増税だけにとらわれず事業計画に基づいた建築を

増税で出費が増えることだけを考えると、確かに経過措置を適用して契約を早めに済ませておいたほうがよいと言えるでしょう。ただし、結論を急ぎ過ぎるのも禁物です。なぜなら、駆け込み需要で建築費が一気に高騰する可能性もあるからです。モノの価格は需給のバランスの上に成り立っており、それは建物においても同様だと言えます。建築ラッシュになれば建物価格が上昇するのは必然です。

反対に増税後は、むしろ駆け込み需要の反動が強く出て建物価格や工事費が下落することも十分あり得ます。そうなると、増税前の契約が必ずしも金銭面でお得とは限らないかもしれません。

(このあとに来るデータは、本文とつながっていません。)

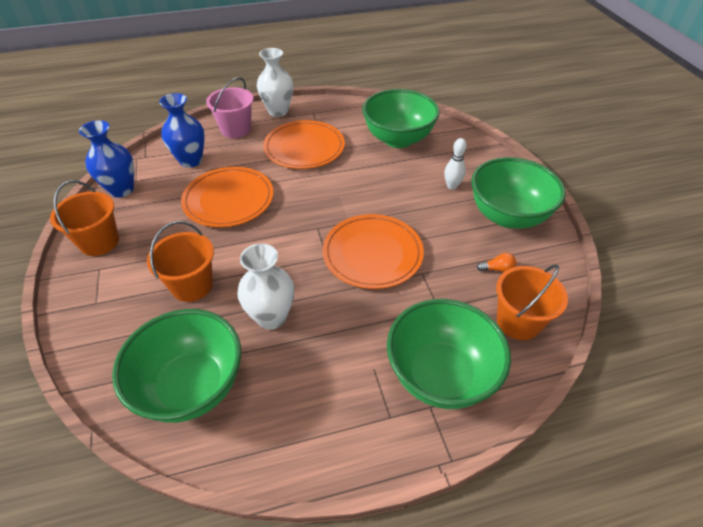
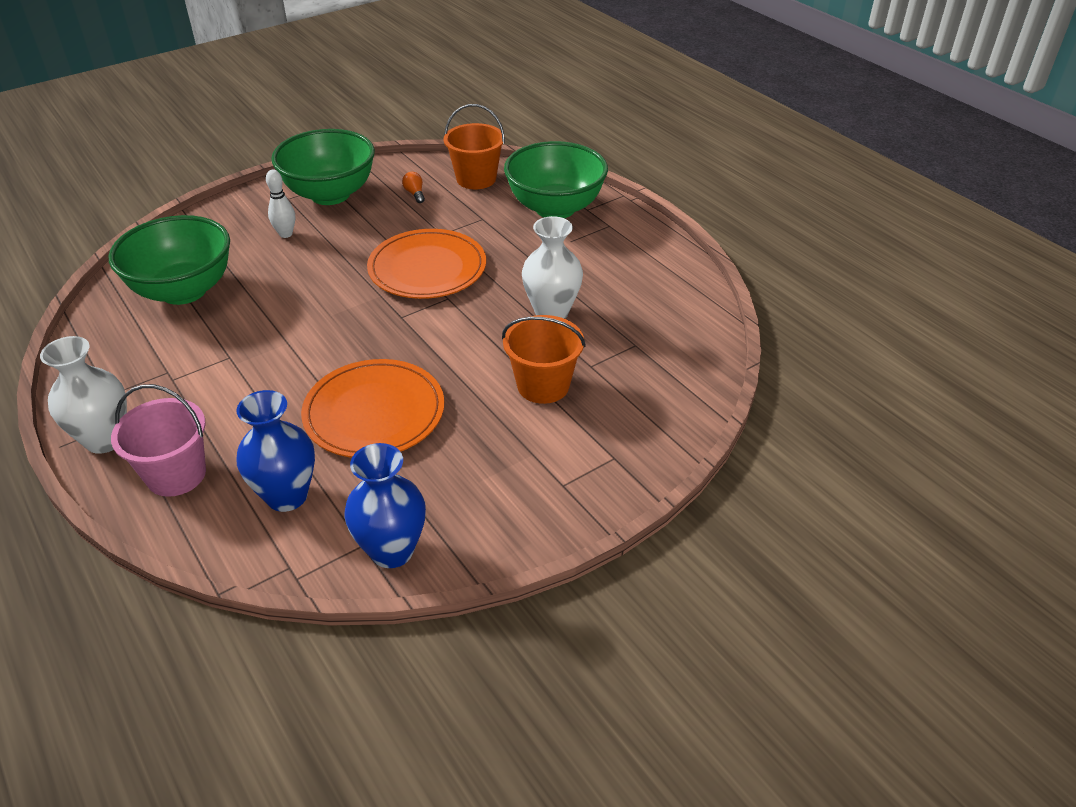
camera: 110 degrees left, 5 degrees down
orange bucket [50,180,119,256] -> none
green bowl [112,309,241,423] -> none
orange plate [263,120,345,169] -> none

増税は間違いなく建築を検討するうえでのターニングポイントにはなるかもしれませんが、建物建築はそれだけで判断すべきではないでしょう。

駆け込み需要の際の価格変動などを含めて、増税前後の建物建築については冷静に今後の動向を見つめる必要があります。そのため、契約のタイミングに関しては専門家に相談しつつ、自社の事業計画に基づいて慎重に行うことがベストです。建物建築のメリット・デメリットを丁寧に説明してくれて、さらに親身に相談に乗ってくれる専門家の存在は非常に貴重であり、今後数十年にわたり使用する建物を造るうえで力になってくれるでしょう。